TASK: Check every line below for the word "knee" and copy each one that has it.

RAW DATA:
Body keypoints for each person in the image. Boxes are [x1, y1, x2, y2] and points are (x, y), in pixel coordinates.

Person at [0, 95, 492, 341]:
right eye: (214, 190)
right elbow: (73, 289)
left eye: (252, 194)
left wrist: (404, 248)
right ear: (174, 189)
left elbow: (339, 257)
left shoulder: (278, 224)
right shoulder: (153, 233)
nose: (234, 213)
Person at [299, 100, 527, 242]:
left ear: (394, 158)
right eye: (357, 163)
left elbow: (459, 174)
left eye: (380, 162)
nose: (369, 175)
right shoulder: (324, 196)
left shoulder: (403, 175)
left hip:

---

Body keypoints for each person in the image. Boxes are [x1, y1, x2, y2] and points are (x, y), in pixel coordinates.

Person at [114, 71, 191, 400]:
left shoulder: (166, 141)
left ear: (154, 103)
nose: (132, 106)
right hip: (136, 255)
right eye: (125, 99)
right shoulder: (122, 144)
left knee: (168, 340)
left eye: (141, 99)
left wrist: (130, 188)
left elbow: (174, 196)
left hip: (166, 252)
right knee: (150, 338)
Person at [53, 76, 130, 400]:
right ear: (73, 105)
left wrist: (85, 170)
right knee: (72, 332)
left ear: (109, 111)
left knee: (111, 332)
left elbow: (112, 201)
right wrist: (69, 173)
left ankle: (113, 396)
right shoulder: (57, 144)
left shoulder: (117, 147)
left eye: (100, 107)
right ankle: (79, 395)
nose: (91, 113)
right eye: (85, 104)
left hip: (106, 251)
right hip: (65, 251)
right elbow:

RESPONSE:
left knee: (168, 340)
right knee: (150, 338)
right knee: (72, 332)
left knee: (111, 332)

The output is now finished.